• ЗАДАНИЕ
Оформите строки записей, начиная с самой первой и заканчивая строкой, где есть «Je gebruikt hem», как JSON-список строк: по одной строке списка на каждую строку, без пустых строк. Оба конца включите, остальные строки не берите.

• ИСХОДНЫЕ ДАННЫЕ
==============================

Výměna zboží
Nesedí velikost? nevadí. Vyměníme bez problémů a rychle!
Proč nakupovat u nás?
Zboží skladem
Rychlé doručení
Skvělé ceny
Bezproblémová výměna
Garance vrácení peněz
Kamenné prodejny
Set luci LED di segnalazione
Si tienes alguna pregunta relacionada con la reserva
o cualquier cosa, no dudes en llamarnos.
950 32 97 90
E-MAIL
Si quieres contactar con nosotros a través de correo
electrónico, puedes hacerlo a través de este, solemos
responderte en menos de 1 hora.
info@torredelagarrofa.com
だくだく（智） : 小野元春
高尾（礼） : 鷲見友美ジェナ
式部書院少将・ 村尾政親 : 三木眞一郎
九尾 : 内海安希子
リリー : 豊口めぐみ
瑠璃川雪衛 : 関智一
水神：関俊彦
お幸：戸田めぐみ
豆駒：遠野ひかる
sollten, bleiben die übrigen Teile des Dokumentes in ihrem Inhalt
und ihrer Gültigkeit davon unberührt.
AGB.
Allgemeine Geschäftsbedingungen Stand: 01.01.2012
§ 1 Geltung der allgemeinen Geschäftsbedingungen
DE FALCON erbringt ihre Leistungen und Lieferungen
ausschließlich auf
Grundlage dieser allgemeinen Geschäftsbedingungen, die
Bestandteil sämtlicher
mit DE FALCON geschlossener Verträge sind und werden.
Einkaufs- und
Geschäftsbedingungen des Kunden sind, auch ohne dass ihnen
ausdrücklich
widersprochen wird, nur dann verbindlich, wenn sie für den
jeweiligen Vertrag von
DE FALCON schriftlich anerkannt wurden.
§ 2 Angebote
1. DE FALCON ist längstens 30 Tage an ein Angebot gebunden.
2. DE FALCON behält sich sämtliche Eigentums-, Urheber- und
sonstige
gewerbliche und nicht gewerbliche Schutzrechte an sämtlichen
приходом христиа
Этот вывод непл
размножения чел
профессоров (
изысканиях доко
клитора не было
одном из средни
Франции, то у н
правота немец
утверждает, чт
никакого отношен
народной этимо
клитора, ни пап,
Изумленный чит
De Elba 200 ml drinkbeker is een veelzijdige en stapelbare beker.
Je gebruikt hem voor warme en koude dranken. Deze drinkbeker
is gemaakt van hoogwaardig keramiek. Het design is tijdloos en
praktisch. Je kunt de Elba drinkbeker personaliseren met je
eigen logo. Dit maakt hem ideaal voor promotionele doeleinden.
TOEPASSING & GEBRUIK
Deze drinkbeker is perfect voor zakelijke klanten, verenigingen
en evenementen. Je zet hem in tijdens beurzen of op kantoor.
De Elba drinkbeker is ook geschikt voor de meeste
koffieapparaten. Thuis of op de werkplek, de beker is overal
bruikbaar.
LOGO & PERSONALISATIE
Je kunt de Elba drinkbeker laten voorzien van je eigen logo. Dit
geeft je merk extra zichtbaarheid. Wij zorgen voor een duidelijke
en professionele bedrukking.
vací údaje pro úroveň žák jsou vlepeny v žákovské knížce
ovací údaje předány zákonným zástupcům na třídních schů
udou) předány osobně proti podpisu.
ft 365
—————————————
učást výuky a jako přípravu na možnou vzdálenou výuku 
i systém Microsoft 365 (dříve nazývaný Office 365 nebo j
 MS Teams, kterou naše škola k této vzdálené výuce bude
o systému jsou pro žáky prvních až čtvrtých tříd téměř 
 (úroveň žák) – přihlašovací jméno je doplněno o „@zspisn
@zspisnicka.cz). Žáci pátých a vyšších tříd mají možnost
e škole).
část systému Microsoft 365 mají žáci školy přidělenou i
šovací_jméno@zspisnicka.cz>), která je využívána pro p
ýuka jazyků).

==============================

• РЕЗУЛЬТАТ
[
  "Výměna zboží",
  "Nesedí velikost? nevadí. Vyměníme bez problémů a rychle!",
  "Proč nakupovat u nás?",
  "Zboží skladem",
  "Rychlé doručení",
  "Skvělé ceny",
  "Bezproblémová výměna",
  "Garance vrácení peněz",
  "Kamenné prodejny",
  "Set luci LED di segnalazione",
  "Si tienes alguna pregunta relacionada con la reserva",
  "o cualquier cosa, no dudes en llamarnos.",
  "950 32 97 90",
  "E-MAIL",
  "Si quieres contactar con nosotros a través de correo",
  "electrónico, puedes hacerlo a través de este, solemos",
  "responderte en menos de 1 hora.",
  "info@torredelagarrofa.com",
  "だくだく（智） : 小野元春",
  "高尾（礼） : 鷲見友美ジェナ",
  "式部書院少将・ 村尾政親 : 三木眞一郎",
  "九尾 : 内海安希子",
  "リリー : 豊口めぐみ",
  "瑠璃川雪衛 : 関智一",
  "水神：関俊彦",
  "お幸：戸田めぐみ",
  "豆駒：遠野ひかる",
  "sollten, bleiben die übrigen Teile des Dokumentes in ihrem Inhalt",
  "und ihrer Gültigkeit davon unberührt.",
  "AGB.",
  "Allgemeine Geschäftsbedingungen Stand: 01.01.2012",
  "§ 1 Geltung der allgemeinen Geschäftsbedingungen",
  "DE FALCON erbringt ihre Leistungen und Lieferungen",
  "ausschließlich auf",
  "Grundlage dieser allgemeinen Geschäftsbedingungen, die",
  "Bestandteil sämtlicher",
  "mit DE FALCON geschlossener Verträge sind und werden.",
  "Einkaufs- und",
  "Geschäftsbedingungen des Kunden sind, auch ohne dass ihnen",
  "ausdrücklich",
  "widersprochen wird, nur dann verbindlich, wenn sie für den",
  "jeweiligen Vertrag von",
  "DE FALCON schriftlich anerkannt wurden.",
  "§ 2 Angebote",
  "1. DE FALCON ist längstens 30 Tage an ein Angebot gebunden.",
  "2. DE FALCON behält sich sämtliche Eigentums-, Urheber- und",
  "sonstige",
  "gewerbliche und nicht gewerbliche Schutzrechte an sämtlichen",
  "приходом христиа",
  "Этот вывод непл",
  "размножения чел",
  "профессоров (",
  "изысканиях доко",
  "клитора не было",
  "одном из средни",
  "Франции, то у н",
  "правота немец",
  "утверждает, чт",
  "никакого отношен",
  "народной этимо",
  "клитора, ни пап,",
  "Изумленный чит",
  "De Elba 200 ml drinkbeker is een veelzijdige en stapelbare beker.",
  "Je gebruikt hem voor warme en koude dranken. Deze drinkbeker"
]